Comment From: dahlbaek

@jreback I'm not sure what you mean that csv is not a high-fidelity format. As far as I know, it is the main workhorse format for import/export used by postgres for instance, see COPY and Populating a Database. This happens to be a usecase that is relevant to my interests, as I sometimes want to move data between pandas and postgres . What formats do you consider high-fidelity?

@jreback @gfyoung Of course it is entirely up to you which csv formats pandas should accept/support, and pandas is great whichever one(s) you pick.

However:

I do believe that the csv family is a main workhorse for a lot of data analysis today—not least because so many tools can read and write csv files (like… well… pandas). I would wager that to many users of pandas, the csv format is the main language that pandas uses to communicate with the outside world. As such, I do think there is good reason to support the more 'standard' dialects, and a great place to start seems to be the Frictionless Data Tabular Specification. Which, of course, pandas already supports to a high degree!

Quoting the Readme.md, pandas…

has the broader goal of becoming the most powerful and flexible open source data analysis / manipulation tool available in any language.

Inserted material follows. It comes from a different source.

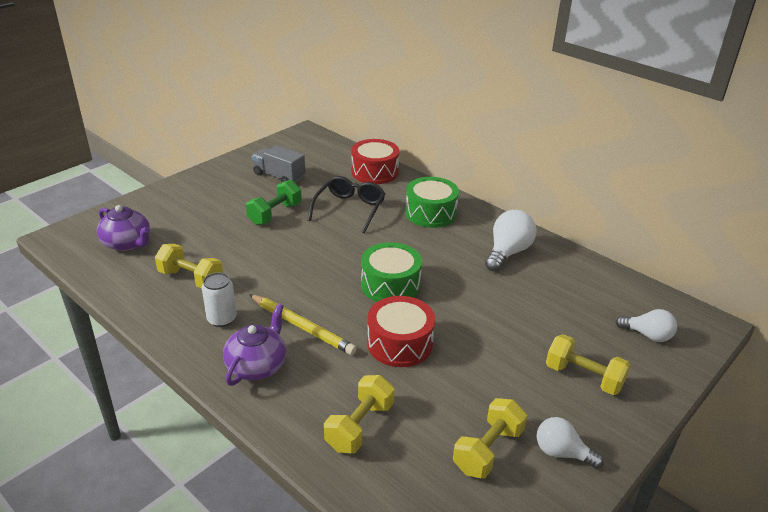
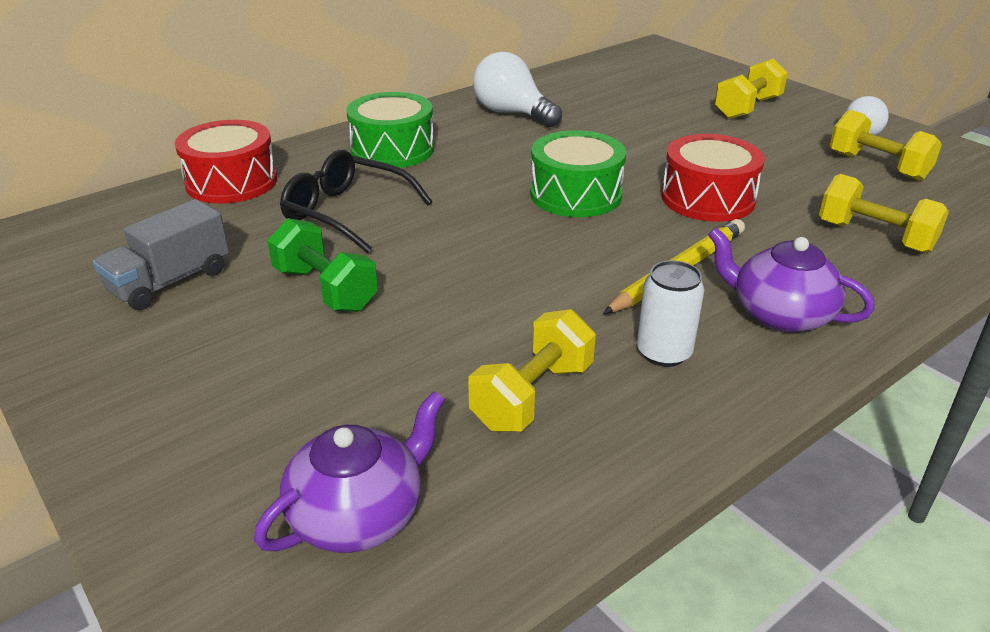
camera: 80 degrees left, 0 degrees up
white light bulb [615,309,677,342] -> none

I should think that robust and predictable handling of the most classical and wide spread open data format is a prerequisite in order to achieve that goal!

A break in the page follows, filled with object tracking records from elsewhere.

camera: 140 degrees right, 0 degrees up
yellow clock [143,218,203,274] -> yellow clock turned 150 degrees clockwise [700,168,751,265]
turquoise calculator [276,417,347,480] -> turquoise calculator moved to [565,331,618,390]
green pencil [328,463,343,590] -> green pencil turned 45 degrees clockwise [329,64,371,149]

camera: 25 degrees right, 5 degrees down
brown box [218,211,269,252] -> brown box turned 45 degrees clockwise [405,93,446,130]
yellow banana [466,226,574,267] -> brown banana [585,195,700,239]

Just to make my point of view completely clear: I am not proposing that pandas should not be able to encode level names in csv files. I am proposing that header/index level names should be encoded in a consistent and predictable manner, or not at all. This is possible. The pandas specific format (with index level names in the row following the header row(s)) is consistent and predictable (and pandas does use this output format sometimes). Similarly, the more 'standard' format where level names of the header/index is omitted is consistent and predictable (and pandas does use this output format sometimes). But mixing the two formats without providing a keyword argument (or a hint in the docs) for the user inevitably leads to unexpected behaviour.

Perhaps a middle ground could just be a section in the read_csv/to_csv docstrings describing how one might ensure consistent csv input/output (without any source code changes), coupled with tests that enforce that precise consistent behaviour?

Comment From: Michael-E-Rose

The problem is not only when you want multiple rows as header, but also when you want no header at all.

My file:


aa
aa adopt
aa ambiguity
aa bank
aa banks
aa baseball
aa becomes

My code:

terms = pd.read_csv(TERM_FOLDER/'terms.csv', header=None, na_filter=False)
terms.head()

My output:

              0
0            aa
1      aa adopt
2  aa ambiguity
3       aa bank
4      aa banks

Interestingly, with terms = pd.read_csv(TERM_FOLDER/'terms.csv', header=None, na_filter=False, skip_blank_lines=False) I get a pandas.errors.EmptyDataError: No columns to parse from file. Is this related or must I file a new issue?

Comment From: gfyoung

@Michael-E-Rose: since the parameters are relatively close, I would keep here for now.